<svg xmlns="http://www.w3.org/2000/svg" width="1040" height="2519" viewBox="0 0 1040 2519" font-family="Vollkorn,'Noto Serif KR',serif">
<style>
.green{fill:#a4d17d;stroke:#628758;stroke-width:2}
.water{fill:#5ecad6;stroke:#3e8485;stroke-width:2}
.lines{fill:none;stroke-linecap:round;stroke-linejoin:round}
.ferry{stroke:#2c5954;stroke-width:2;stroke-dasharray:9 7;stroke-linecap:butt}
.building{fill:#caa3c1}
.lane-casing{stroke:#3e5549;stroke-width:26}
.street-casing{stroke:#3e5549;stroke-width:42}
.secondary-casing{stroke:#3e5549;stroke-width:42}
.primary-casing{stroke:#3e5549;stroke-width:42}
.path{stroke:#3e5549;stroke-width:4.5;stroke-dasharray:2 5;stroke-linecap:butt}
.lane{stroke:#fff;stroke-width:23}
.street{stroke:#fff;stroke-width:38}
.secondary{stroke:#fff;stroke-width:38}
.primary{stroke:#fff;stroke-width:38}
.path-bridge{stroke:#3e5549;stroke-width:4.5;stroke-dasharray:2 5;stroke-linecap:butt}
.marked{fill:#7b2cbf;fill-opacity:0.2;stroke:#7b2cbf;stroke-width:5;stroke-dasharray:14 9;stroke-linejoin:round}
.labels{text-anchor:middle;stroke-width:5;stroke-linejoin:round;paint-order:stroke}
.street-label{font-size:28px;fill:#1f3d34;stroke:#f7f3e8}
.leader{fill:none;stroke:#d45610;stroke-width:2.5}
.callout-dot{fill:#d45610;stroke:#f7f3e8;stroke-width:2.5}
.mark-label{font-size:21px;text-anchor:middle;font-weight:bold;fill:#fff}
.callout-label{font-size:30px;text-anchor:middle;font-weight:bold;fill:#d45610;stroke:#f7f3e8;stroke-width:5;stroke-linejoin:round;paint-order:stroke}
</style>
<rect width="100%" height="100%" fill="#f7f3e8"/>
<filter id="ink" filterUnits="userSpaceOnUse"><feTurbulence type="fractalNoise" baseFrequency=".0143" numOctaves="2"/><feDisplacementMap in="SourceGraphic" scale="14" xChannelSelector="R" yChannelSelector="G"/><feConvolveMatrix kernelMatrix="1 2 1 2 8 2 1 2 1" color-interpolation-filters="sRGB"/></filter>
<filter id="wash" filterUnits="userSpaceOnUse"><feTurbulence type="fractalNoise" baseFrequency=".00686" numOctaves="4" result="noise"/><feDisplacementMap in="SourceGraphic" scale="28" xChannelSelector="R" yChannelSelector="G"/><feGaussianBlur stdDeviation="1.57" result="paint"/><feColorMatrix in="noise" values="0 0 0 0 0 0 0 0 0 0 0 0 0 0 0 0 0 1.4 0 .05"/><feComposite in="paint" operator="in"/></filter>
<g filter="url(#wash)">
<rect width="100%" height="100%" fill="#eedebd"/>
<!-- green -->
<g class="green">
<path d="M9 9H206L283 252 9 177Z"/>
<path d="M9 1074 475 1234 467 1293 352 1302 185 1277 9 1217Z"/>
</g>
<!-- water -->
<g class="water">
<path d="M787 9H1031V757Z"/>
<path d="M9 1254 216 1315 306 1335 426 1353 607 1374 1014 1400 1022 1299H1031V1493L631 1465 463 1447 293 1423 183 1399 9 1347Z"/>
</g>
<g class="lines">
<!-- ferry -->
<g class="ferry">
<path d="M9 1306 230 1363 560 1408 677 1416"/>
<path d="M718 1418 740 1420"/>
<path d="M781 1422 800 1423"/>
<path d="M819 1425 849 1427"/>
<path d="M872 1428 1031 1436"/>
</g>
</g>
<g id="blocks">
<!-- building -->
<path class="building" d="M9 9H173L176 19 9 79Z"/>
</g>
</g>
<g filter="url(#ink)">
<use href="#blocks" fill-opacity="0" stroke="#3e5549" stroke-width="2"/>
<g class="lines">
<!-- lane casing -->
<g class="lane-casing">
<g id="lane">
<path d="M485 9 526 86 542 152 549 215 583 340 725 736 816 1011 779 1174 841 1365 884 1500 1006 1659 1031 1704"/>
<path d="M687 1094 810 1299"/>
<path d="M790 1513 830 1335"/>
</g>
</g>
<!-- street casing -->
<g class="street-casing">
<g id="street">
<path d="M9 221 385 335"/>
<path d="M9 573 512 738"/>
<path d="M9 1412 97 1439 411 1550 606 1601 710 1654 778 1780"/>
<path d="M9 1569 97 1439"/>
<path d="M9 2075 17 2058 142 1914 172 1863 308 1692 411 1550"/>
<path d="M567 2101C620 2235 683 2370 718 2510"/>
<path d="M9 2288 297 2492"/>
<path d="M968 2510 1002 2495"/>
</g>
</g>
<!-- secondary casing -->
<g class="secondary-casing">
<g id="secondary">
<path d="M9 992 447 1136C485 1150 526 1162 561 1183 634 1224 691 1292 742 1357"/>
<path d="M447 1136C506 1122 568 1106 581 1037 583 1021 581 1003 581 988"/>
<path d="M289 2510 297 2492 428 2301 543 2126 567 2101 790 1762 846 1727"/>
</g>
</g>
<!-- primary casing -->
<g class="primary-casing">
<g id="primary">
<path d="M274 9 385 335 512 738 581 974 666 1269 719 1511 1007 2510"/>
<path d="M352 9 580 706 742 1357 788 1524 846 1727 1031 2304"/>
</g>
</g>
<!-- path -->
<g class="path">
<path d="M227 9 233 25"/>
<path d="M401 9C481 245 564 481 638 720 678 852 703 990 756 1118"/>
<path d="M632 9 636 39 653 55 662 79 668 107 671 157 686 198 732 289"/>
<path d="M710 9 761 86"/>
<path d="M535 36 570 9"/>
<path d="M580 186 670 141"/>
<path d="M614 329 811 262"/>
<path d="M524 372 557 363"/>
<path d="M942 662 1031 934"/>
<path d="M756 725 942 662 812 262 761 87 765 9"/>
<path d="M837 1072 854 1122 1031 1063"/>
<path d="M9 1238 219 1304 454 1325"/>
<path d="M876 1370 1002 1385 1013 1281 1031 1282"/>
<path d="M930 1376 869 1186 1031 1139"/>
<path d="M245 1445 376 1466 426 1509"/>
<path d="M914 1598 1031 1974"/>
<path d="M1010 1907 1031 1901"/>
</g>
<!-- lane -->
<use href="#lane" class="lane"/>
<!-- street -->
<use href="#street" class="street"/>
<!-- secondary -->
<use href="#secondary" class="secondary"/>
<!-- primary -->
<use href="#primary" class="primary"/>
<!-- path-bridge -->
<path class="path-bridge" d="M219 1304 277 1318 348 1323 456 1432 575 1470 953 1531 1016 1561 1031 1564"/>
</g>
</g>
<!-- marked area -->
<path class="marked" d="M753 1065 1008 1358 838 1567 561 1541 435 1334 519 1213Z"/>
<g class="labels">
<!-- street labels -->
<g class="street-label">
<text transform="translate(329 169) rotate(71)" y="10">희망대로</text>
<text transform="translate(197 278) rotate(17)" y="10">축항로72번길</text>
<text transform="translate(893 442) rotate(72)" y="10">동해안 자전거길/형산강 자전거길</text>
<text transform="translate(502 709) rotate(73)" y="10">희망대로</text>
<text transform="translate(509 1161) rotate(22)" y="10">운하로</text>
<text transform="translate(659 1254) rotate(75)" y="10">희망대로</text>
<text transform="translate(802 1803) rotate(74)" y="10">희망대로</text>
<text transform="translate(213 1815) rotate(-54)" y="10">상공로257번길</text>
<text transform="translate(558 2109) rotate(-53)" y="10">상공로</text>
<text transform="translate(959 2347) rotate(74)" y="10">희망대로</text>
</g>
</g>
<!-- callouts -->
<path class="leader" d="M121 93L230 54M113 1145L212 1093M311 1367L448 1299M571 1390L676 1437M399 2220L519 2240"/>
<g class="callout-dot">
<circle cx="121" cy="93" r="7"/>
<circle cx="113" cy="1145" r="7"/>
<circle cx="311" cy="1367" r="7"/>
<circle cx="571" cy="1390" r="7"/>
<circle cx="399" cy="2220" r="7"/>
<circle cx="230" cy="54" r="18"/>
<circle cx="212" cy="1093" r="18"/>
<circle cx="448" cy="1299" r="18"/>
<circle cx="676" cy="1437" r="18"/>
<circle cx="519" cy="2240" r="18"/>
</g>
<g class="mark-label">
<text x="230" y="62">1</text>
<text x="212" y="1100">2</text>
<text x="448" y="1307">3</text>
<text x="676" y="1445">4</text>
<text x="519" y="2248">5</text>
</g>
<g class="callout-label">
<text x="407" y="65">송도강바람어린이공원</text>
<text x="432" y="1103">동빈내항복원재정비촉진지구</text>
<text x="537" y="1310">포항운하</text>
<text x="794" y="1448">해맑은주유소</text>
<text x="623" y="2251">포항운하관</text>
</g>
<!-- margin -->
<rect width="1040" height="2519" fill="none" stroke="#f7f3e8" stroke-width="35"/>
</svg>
──────────
■ WHAT TO PRODUCE
Above are lines of data; count those that hold "water" and answer with the number only.

■ YOUR RESPONSE
3